For instance.....
- I'm super excited for Battlestar Galactica's season finale tonight.  Really, really excited. Space ships, Cylons, Caprica, Gaius Baltar, the Adama's, dead Starbuck.   However, I am sitting at my desk getting ready to play with paint and glue and paper while listening to Joshua Radin's Winter and wiping away the tears from the episode of Scrubs I just finished watching that used that song at a tear filled moment.  And my favorite books are Anne of Green Gables.  Don't those things seem totally opposite? 
- I hate reality TV.  I can't stand Survivor, no that's too nice.  I despise it!  But I can sit in an airport for hours upon hours and watch people.  It's so fascinating to me.  Aren't those things similar? 
- I don't like playing games and am not competitive.  Yet, for 5 summers I was the program coordinator for a camp and was in charge of games and coming up with them and leading them and doing the 3 times a day for 8 weeks.  I LOVED that job.  The only reason, other than God saying time was up, that I quit was that I was mentally tapped. 

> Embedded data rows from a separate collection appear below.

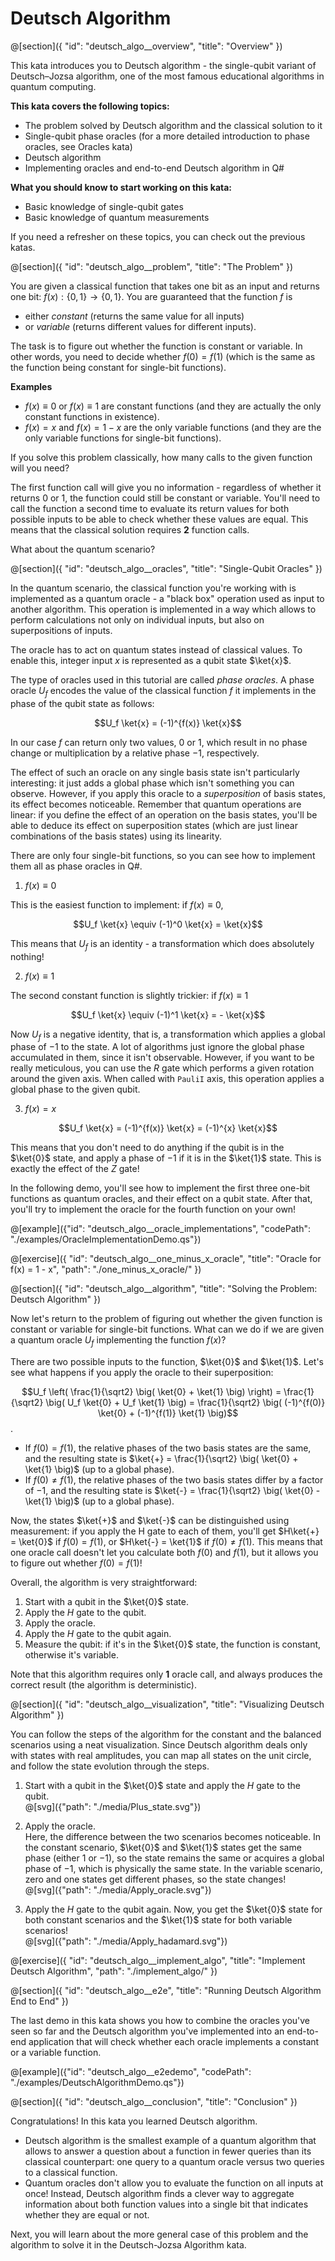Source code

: # Deutsch Algorithm

@[section]({
    "id": "deutsch_algo__overview",
    "title": "Overview"
})

This kata introduces you to Deutsch algorithm - the single-qubit variant of Deutsch–Jozsa algorithm, one of the most famous educational algorithms in quantum computing.

**This kata covers the following topics:**

- The problem solved by Deutsch algorithm and the classical solution to it
- Single-qubit phase oracles (for a more detailed introduction to phase oracles, see Oracles kata)
- Deutsch algorithm
- Implementing oracles and end-to-end Deutsch algorithm in Q#

**What you should know to start working on this kata:**

- Basic knowledge of single-qubit gates
- Basic knowledge of quantum measurements

If you need a refresher on these topics, you can check out the previous katas.

@[section]({
    "id": "deutsch_algo__problem",
    "title": "The Problem"
})

You are given a classical function that takes one bit as an input and returns one bit: $f(x): \{0, 1\} \to \{0, 1\}$. You are guaranteed that the function $f$ is

- either *constant* (returns the same value for all inputs) 
- or *variable* (returns different values for different inputs). 

The task is to figure out whether the function is constant or variable. In other words, you need to decide whether $f(0) = f(1)$ (which is the same as the function being constant for single-bit functions).

**Examples**

- $f(x) \equiv 0$ or $f(x) \equiv 1$ are constant functions (and they are actually the only constant functions in existence).
- $f(x) = x$ and $f(x) = 1 - x$ are the only variable functions (and they are the only variable functions for single-bit functions).

If you solve this problem classically, how many calls to the given function will you need? 

The first function call will give you no information - regardless of whether it returns $0$ or $1$, the function could still be constant or variable.
You'll need to call the function a second time to evaluate its return values for both possible inputs to be able to check whether these values are equal.
This means that the classical solution requires **2** function calls.

What about the quantum scenario?


@[section]({
    "id": "deutsch_algo__oracles",
    "title": "Single-Qubit Oracles"
})

In the quantum scenario, the classical function you're working with is implemented as a quantum oracle - a "black box" operation used as input to another algorithm. This operation is implemented in a way which allows to perform calculations not only on individual inputs, but also on superpositions of inputs. 

The oracle has to act on quantum states instead of classical values. 
To enable this, integer input $x$ is represented as a qubit state $\ket{x}$.

The type of oracles used in this tutorial are called *phase oracles*. A phase oracle $U_f$ encodes the value of the classical function $f$ it implements in the phase of the qubit state as follows:

$$U_f \ket{x} = (-1)^{f(x)} \ket{x}$$

In our case $f$ can return only two values, 0 or 1, which result in no phase change or multiplication by a relative phase $-1$, respectively.

The effect of such an oracle on any single basis state isn't particularly interesting: it just adds a global phase which isn't something you can observe. However, if you apply this oracle to a *superposition* of basis states, its effect becomes noticeable. 
Remember that quantum operations are linear: if you define the effect of an operation on the basis states, you'll be able to deduce its effect on superposition states (which are just linear combinations of the basis states) using its linearity.

There are only four single-bit functions, so you can see how to implement them all as phase oracles in Q#.

1. $f(x) \equiv 0$

This is the easiest function to implement: if $f(x) \equiv 0$, 

$$U_f \ket{x} \equiv (-1)^0 \ket{x} = \ket{x}$$

This means that $U_f$ is an identity - a transformation which does absolutely nothing! 

2. $f(x) \equiv 1$

The second constant function is slightly trickier: if $f(x) \equiv 1$

$$U_f \ket{x} \equiv (-1)^1 \ket{x} = - \ket{x}$$

Now $U_f$ is a negative identity, that is, a transformation which applies a global phase of $-1$ to the state. 
A lot of algorithms just ignore the global phase accumulated in them, since it isn't observable. 
However, if you want to be really meticulous, you can use the $R$ gate which performs a given rotation around the given axis. 
When called with `PauliI` axis, this operation applies a global phase to the given qubit.

3. $f(x) = x$

$$U_f \ket{x} = (-1)^{f(x)} \ket{x} = (-1)^{x} \ket{x}$$

This means that you don't need to do anything if the qubit is in the $\ket{0}$ state, and apply a phase of $-1$ if it is in the $\ket{1}$ state. This is exactly the effect of the $Z$ gate!

In the following demo, you'll see how to implement the first three one-bit functions as quantum oracles, and their effect on a qubit state.
After that, you'll try to implement the oracle for the fourth function on your own!

@[example]({"id": "deutsch_algo__oracle_implementations", "codePath": "./examples/OracleImplementationDemo.qs"})

@[exercise]({
    "id": "deutsch_algo__one_minus_x_oracle",
    "title": "Oracle for f(x) = 1 - x",
    "path": "./one_minus_x_oracle/"
})


@[section]({
    "id": "deutsch_algo__algorithm",
    "title": "Solving the Problem: Deutsch Algorithm"
})

Now let's return to the problem of figuring out whether the given function is constant or variable for single-bit functions.
What can we do if we are given a quantum oracle $U_f$ implementing the function $f(x)$?

There are two possible inputs to the function, $\ket{0}$ and $\ket{1}$. Let's see what happens if you apply the oracle to their superposition:

$$U_f \left( \frac{1}{\sqrt2} \big( \ket{0} + \ket{1} \big) \right) 
= \frac{1}{\sqrt2} \big( U_f \ket{0} + U_f \ket{1} \big) 
= \frac{1}{\sqrt2} \big( (-1)^{f(0)} \ket{0} + (-1)^{f(1)} \ket{1} \big)$$.

- If $f(0) = f(1)$, the relative phases of the two basis states are the same, and the resulting state is $\ket{+} = \frac{1}{\sqrt2} \big( \ket{0} + \ket{1} \big)$ (up to a global phase). 
- If $f(0) \neq f(1)$, the relative phases of the two basis states differ by a factor of $-1$, and the resulting state is $\ket{-} = \frac{1}{\sqrt2} \big( \ket{0} - \ket{1} \big)$ (up to a global phase). 

Now, the states $\ket{+}$ and $\ket{-}$ can be distinguished using measurement: if you apply the H gate to each of them, you'll get $H\ket{+} = \ket{0}$ if $f(0) = f(1)$, or $H\ket{-} = \ket{1}$ if $f(0) \neq f(1)$. This means that one oracle call doesn't let you calculate both $f(0)$ and $f(1)$, but it allows you to figure out whether $f(0) = f(1)$!

Overall, the algorithm is very straightforward:

1. Start with a qubit in the $\ket{0}$ state.
2. Apply the $H$ gate to the qubit.
3. Apply the oracle.
4. Apply the $H$ gate to the qubit again.
5. Measure the qubit: if it's in the $\ket{0}$ state, the function is constant, otherwise it's variable.

Note that this algorithm requires only **1** oracle call, and always produces the correct result (the algorithm is deterministic).

@[section]({
    "id": "deutsch_algo__visualization",
    "title": "Visualizing Deutsch Algorithm"
})

You can follow the steps of the algorithm for the constant and the balanced scenarios using a neat visualization. Since Deutsch algorithm deals only with states with real amplitudes, you can map all states on the unit circle, and follow the state evolution through the steps.

1. Start with a qubit in the $\ket{0}$ state and apply the $H$ gate to the qubit.
   <br/>
   @[svg]({"path": "./media/Plus_state.svg"})

2. Apply the oracle.  
   Here, the difference between the two scenarios becomes noticeable. In the constant scenario, $\ket{0}$ and $\ket{1}$ states get the same phase (either $1$ or $-1$), so the state remains the same or acquires a global phase of $-1$, which is physically the same state. In the variable scenario, zero and one states get different phases, so the state changes!
   <br/>
   @[svg]({"path": "./media/Apply_oracle.svg"})

3. Apply the $H$ gate to the qubit again.
   Now, you get the $\ket{0}$ state for both constant scenarios and the $\ket{1}$ state for both variable scenarios!
   <br/>
   @[svg]({"path": "./media/Apply_hadamard.svg"})


@[exercise]({
    "id": "deutsch_algo__implement_algo",
    "title": "Implement Deutsch Algorithm",
    "path": "./implement_algo/"
})


@[section]({
    "id": "deutsch_algo__e2e",
    "title": "Running Deutsch Algorithm End to End"
})

The last demo in this kata shows you how to combine the oracles you've seen so far and the Deutsch algorithm you've implemented into an end-to-end application that will check whether each oracle implements a constant or a variable function.

@[example]({"id": "deutsch_algo__e2edemo", "codePath": "./examples/DeutschAlgorithmDemo.qs"})


@[section]({
    "id": "deutsch_algo__conclusion",
    "title": "Conclusion"
})

Congratulations! In this kata you learned Deutsch algorithm.

- Deutsch algorithm is the smallest example of a quantum algorithm that allows to answer a question about a function in fewer queries than its classical counterpart: one query to a quantum oracle versus two queries to a classical function.
- Quantum oracles don't allow you to evaluate the function on all inputs at once! Instead, Deutsch algorithm finds a clever way to aggregate information about both function values into a single bit that indicates whether they are equal or not.

Next, you will learn about the more general case of this problem and the algorithm to solve it in the Deutsch-Jozsa Algorithm kata.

- When I was growing up, I hated babysitting.  The kids drove me crazy.   I did it cause I needed the money and I was good with kids (yes, I was).  I've worked in ministry with kids for almost all of my life.   I LOVE that part of ministry.  I love working at a camp with kids.  LOVE it.  There is nothing else in life that I would rather do right now.  Yet, I still try to avoid babysitting like the plague.  Of course all that changes when those little ones belong to my best friends.  Then I can't get enough of them!  I want to spend too much time with them.  Doesn't that seem wacko?